I am attempting to use BoW before ML on my text based dataset. But, I do not want my training set to influence my test set (i.e., data leakage). I want to deploy BoW on the train set before the test set. But, then my test set has different features (i.e., words) than my train set so the matrices are not the same size. I tried keeping columns in the test set that also appear in the train set but 1) My code is not right and 2) I do not think this is the most efficient procedure. I think I also need code to add filler columns? Here is what I have:
from sklearn.feature_extraction.text import CountVectorizer
def bow (tokens, data):
tokens = tokens.apply(nltk.word_tokenize)
##############################
◆ **YOUR TASKS**:
1. From the bag-of-words post, reproduce word for word the part that opens with the words containing "I am attempting" and closes with "tokens = tokens.apply(nltk.word_tokenize)".
2. In the bag-of-words post, which module is CountVectorizer imported from?
3. Carry the bag-of-words post forward from the point where it stops.

◆ **DATASET EXCERPT**:
##############################
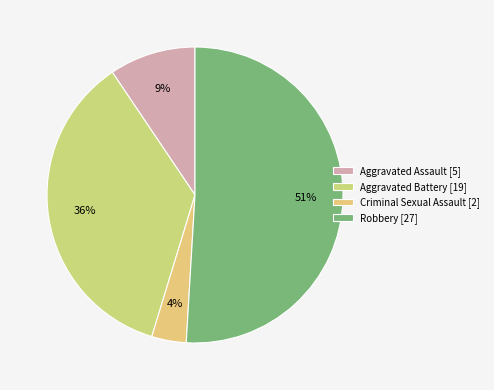

Rank the categories by value from highest to lowest.

Robbery [27], Aggravated Battery [19], Aggravated Assault [5], Criminal Sexual Assault [2]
##############################
◆ **ANSWERS FOR EACH ITEM**:
1.
I am attempting to use BoW before ML on my text based dataset. But, I do not want my training set to influence my test set (i.e., data leakage). I want to deploy BoW on the train set before the test set. But, then my test set has different features (i.e., words) than my train set so the matrices are not the same size. I tried keeping columns in the test set that also appear in the train set but 1) My code is not right and 2) I do not think this is the most efficient procedure. I think I also need code to add filler columns? Here is what I have:
from sklearn.feature_extraction.text import CountVectorizer
def bow (tokens, data):
tokens = tokens.apply(nltk.word_tokenize)

2. sklearn.feature_extraction.text

3.
cvec = CountVectorizer(min_df = .01, max_df = .99, ngram_range=(1,2), tokenizer=lambda doc:doc, lowercase=False)
cvec.fit(tokens)
cvec_counts = cvec.transform(tokens)
cvec_counts_bow = cvec_counts.toarray()
vocab = cvec.get_feature_names()
bow_model = pd.DataFrame(cvec_counts_bow, columns=vocab)
return bow_model
X_train = bow(train['text'], train)
X_test = bow(test['text'], test)
vocab = list(X_train.columns)
X_test = test.filter.columns([w for w in X_test if w in vocab])